常(三十八)(3 / 5)

薛凌往门外看了看,薛暝知她心思,道“她本要进来,我想伱未必愿意,她也奔波一天,就让她先回房了。”

薛凌笑道“是不怎么愿意,不过,今日例外,我去催催她,今夜拾掇了东西,明日赶紧搬将出去,咱们一拍两散。”

说罢起了身往外,薛暝急跟在身后道“这是不是太赶了,旁人看见”

“看不看见都是这么回事,休管。”她直出门,转入含焉房里,也未作寒暄,开口便是“我来瞧你,赶紧收拾收拾。

除了要紧东西,别的什么都别带,明儿一早,我就将你送过去,以后再不要回来,也休往苏家去。”

含焉坐立都难安,怯问“非非要这么急”

“非要这么急。”薛凌环视一圈,道“牌子呢,申屠易的牌子供在哪,我与他说一声。”她记得含焉有供着个排位,当初还念了好些天的经,只是这房间从没来过,不知在何处。

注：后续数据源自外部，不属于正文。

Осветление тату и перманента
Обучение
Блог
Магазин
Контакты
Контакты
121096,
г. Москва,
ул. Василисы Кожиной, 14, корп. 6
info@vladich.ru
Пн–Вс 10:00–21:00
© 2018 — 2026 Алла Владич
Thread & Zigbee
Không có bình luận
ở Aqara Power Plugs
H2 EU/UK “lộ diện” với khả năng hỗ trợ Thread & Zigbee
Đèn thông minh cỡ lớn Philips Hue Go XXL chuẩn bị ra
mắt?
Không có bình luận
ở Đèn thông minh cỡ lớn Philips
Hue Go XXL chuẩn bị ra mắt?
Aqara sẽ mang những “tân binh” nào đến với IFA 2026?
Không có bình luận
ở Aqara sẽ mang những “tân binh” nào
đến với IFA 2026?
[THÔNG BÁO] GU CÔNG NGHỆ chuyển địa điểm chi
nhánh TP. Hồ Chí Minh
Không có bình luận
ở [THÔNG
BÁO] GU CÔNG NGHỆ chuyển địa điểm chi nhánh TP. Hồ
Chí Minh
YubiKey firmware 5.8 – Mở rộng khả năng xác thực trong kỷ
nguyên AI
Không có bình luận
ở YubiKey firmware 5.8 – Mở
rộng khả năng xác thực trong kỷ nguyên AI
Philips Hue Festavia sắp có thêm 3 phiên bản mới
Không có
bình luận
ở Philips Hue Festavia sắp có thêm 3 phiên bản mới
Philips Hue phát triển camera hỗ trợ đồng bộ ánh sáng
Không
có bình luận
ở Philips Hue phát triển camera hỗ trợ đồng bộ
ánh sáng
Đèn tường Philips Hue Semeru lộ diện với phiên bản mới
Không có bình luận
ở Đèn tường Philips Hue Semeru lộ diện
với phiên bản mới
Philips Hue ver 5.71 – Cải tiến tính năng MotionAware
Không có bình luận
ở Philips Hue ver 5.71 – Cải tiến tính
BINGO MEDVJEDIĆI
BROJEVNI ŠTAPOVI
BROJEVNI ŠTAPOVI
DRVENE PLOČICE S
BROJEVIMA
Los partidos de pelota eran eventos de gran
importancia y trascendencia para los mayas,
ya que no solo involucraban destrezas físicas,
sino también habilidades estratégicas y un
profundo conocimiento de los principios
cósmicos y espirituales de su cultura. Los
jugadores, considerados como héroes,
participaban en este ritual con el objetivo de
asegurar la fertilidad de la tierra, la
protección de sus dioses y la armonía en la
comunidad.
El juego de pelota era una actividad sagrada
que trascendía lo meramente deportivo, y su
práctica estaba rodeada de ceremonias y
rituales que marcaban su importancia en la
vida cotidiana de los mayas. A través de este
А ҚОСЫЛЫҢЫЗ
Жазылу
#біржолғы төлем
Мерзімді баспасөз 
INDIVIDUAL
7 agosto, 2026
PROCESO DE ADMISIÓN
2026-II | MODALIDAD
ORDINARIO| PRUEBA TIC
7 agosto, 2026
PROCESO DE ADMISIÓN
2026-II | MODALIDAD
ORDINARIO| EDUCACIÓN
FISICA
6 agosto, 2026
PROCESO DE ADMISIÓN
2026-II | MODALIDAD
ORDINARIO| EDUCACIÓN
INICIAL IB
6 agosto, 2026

含焉忙指着外头道“在在厢房处,不在这里。”哪有将死人排位供在起居处的,说着她要给薛凌带路。

两人并行往侧厢房,薛凌途中又道“不是我催你,是我走的也急,以后倒也不用日日忧心,你不要参合生意上的事,更不要去赌桌上,就不会有人去寻你的事。”

含焉低声称好,推门后,空空一室,唯正东位摆了张台子,上头烛火还燃,果品都是新的,一黄杨木牌立于正中,仅书了“申屠易之位”几个字在上面,并没写何人供奉。

含焉先喊得一声“屠大哥,我与薛姑娘来看你了。”

薛凌上前,并不十分恭敬,昂首看过一阵,笑道“你也看清楚了,我去找过你,没找到。